- **Your instructions**
Copy out every line from the one containing "pose: elev=166.7 azim=42.8" through the one containing "Dot at: (240, 235)", and shift each coordinate that gives where the dot lands in the second view by adding 55 to it.

---*---

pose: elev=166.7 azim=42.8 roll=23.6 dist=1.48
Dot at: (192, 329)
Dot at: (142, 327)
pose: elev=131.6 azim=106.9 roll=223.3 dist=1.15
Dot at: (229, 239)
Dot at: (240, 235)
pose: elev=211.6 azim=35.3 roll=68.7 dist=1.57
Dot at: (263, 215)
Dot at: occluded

---*---

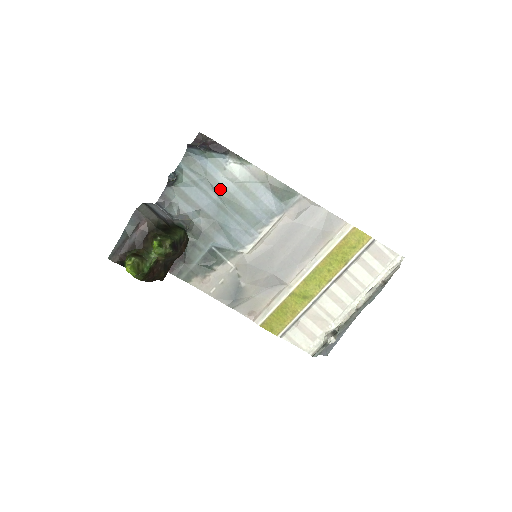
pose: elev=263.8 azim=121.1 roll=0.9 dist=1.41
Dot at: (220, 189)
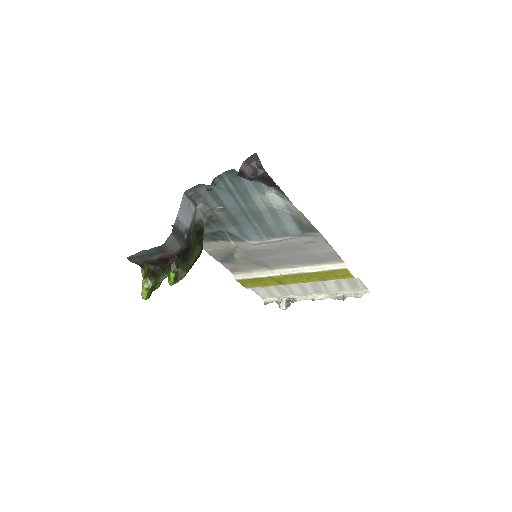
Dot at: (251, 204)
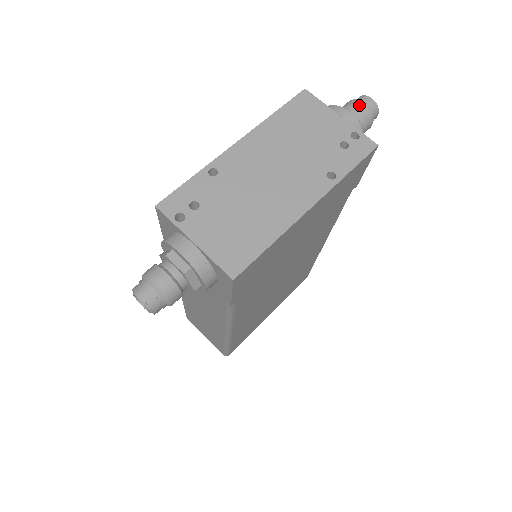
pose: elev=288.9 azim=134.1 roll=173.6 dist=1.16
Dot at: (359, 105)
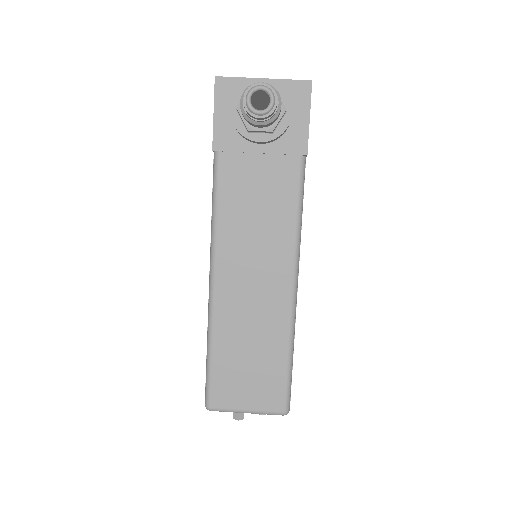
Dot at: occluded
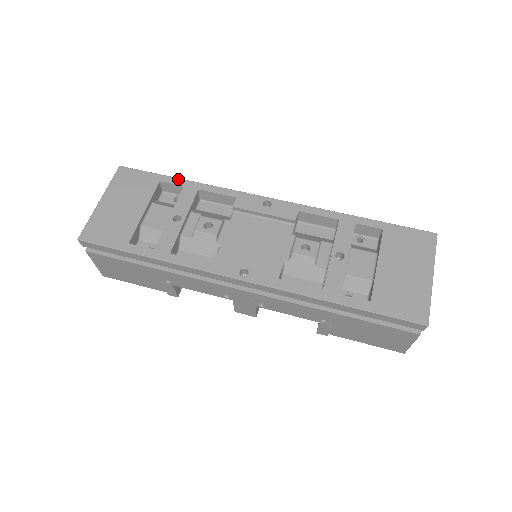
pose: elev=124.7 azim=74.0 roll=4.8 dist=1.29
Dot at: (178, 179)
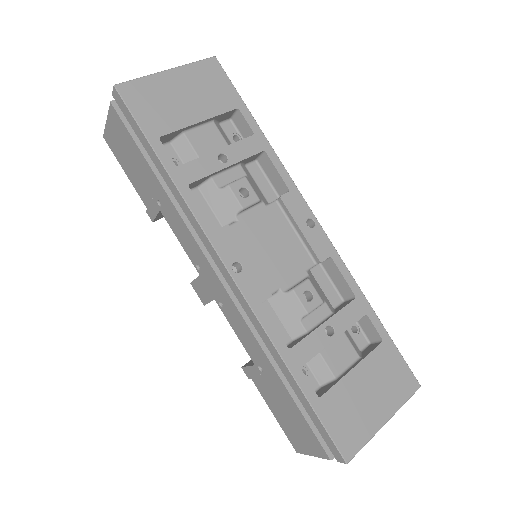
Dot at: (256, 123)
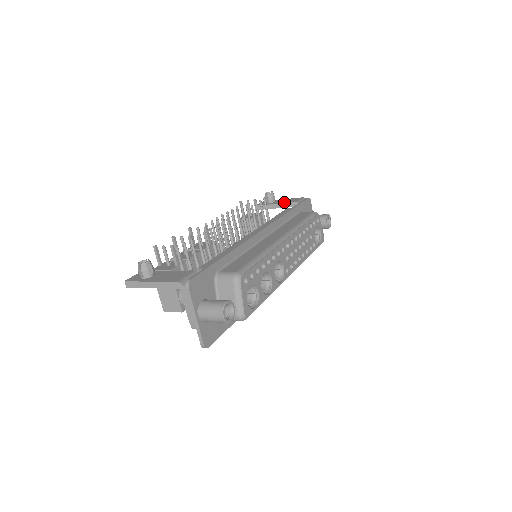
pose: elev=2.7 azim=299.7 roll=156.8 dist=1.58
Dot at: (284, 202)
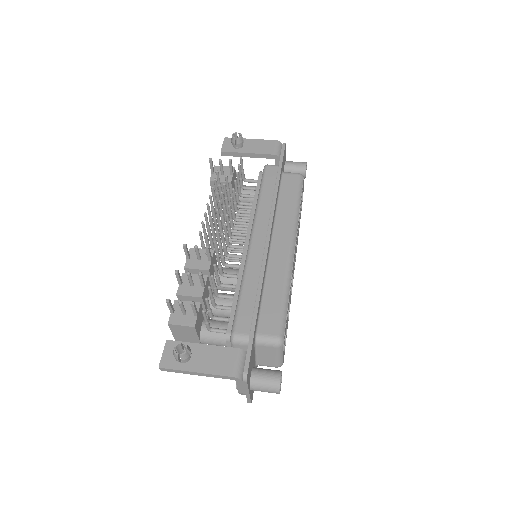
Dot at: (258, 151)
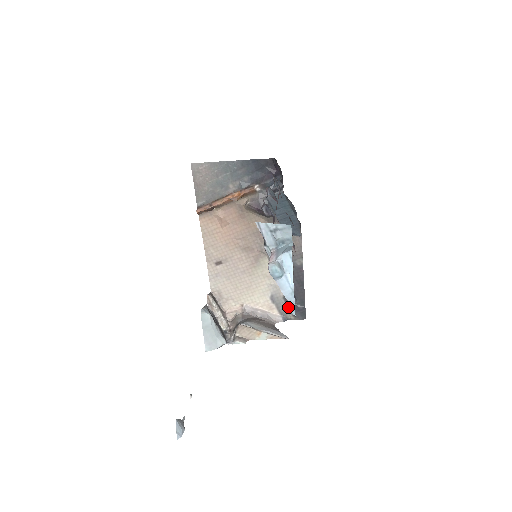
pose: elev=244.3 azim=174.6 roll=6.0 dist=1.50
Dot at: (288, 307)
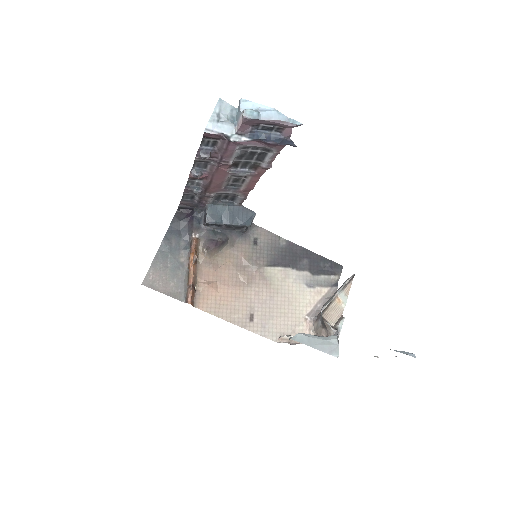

---*---

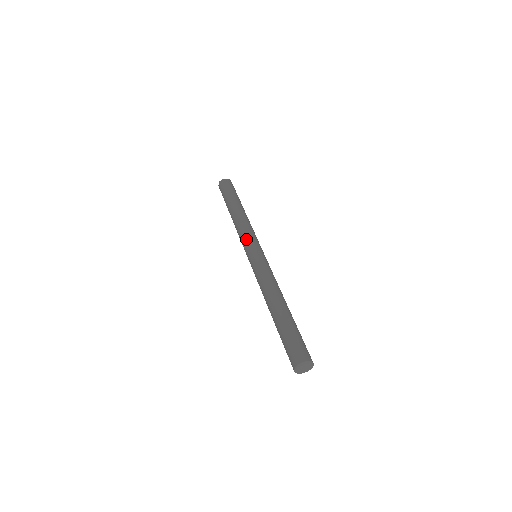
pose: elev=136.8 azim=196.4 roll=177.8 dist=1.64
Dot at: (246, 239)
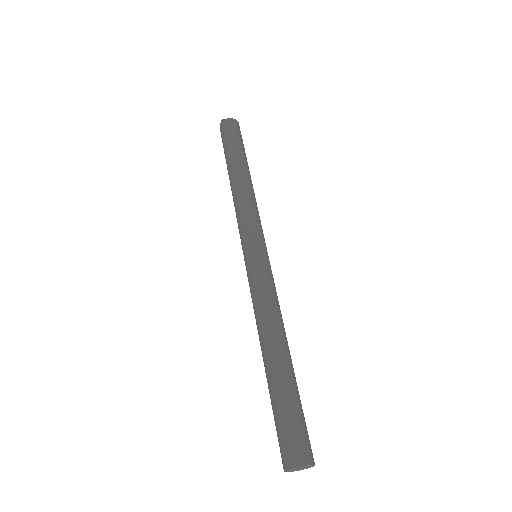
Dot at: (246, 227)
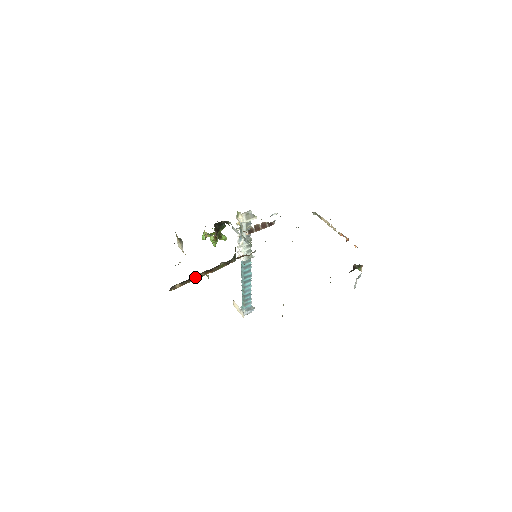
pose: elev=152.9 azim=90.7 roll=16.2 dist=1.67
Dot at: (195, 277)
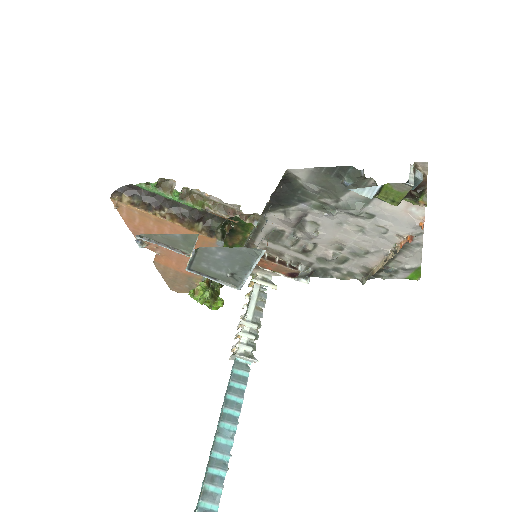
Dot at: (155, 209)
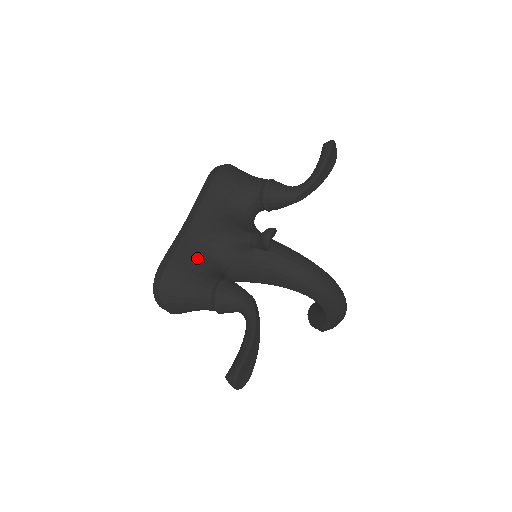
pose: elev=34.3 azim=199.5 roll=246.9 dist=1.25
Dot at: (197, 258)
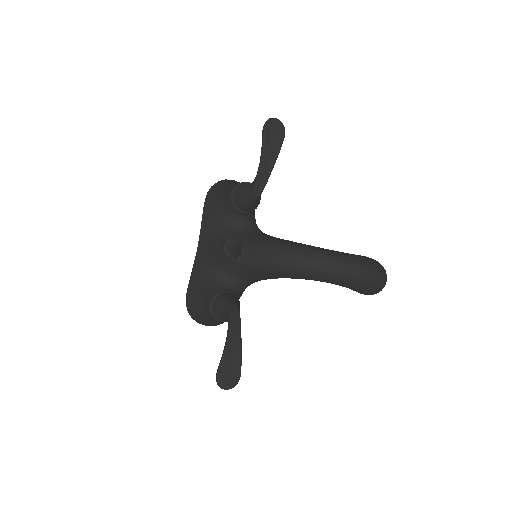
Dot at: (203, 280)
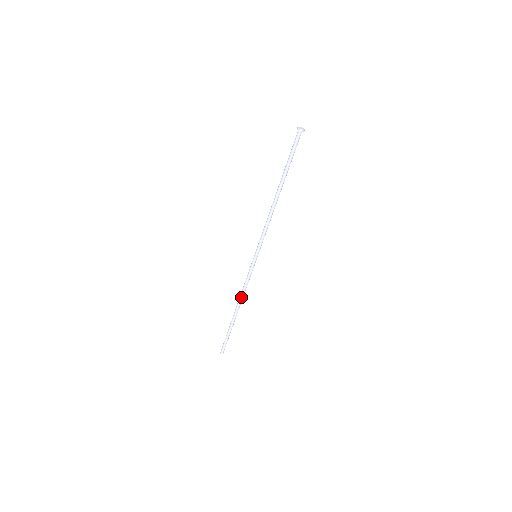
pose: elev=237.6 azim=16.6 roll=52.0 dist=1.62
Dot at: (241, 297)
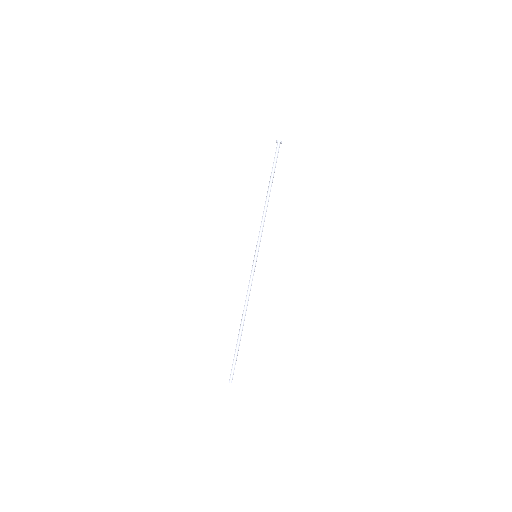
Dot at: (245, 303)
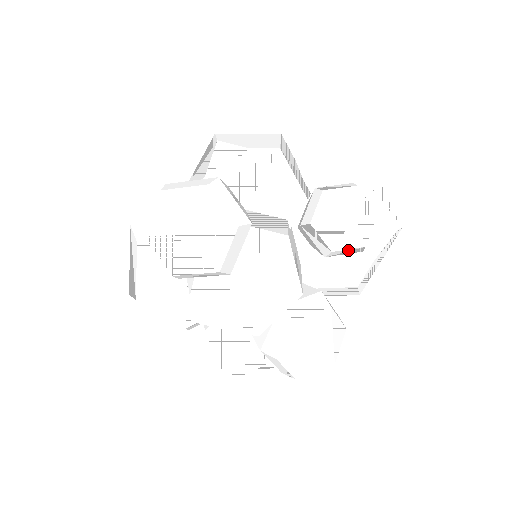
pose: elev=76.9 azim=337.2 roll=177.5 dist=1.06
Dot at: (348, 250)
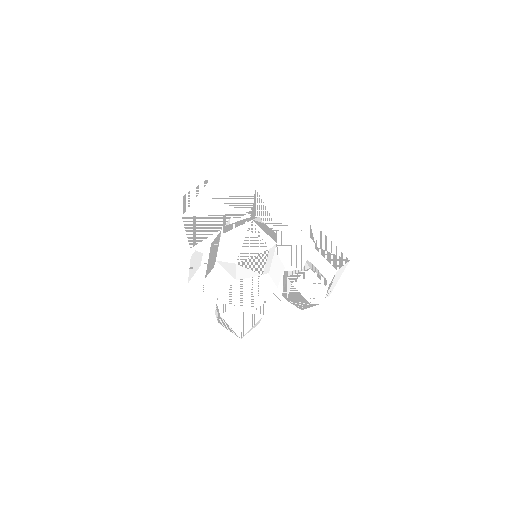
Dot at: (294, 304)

---*---

- **Finished task**
pose: elev=166.7 azim=42.8 roll=23.6 dist=1.48
Dot at: (192, 329)
Dot at: (197, 382)
pose: elev=131.6 azim=106.9 roll=223.3 dist=1.15
Dot at: (229, 239)
Dot at: (295, 290)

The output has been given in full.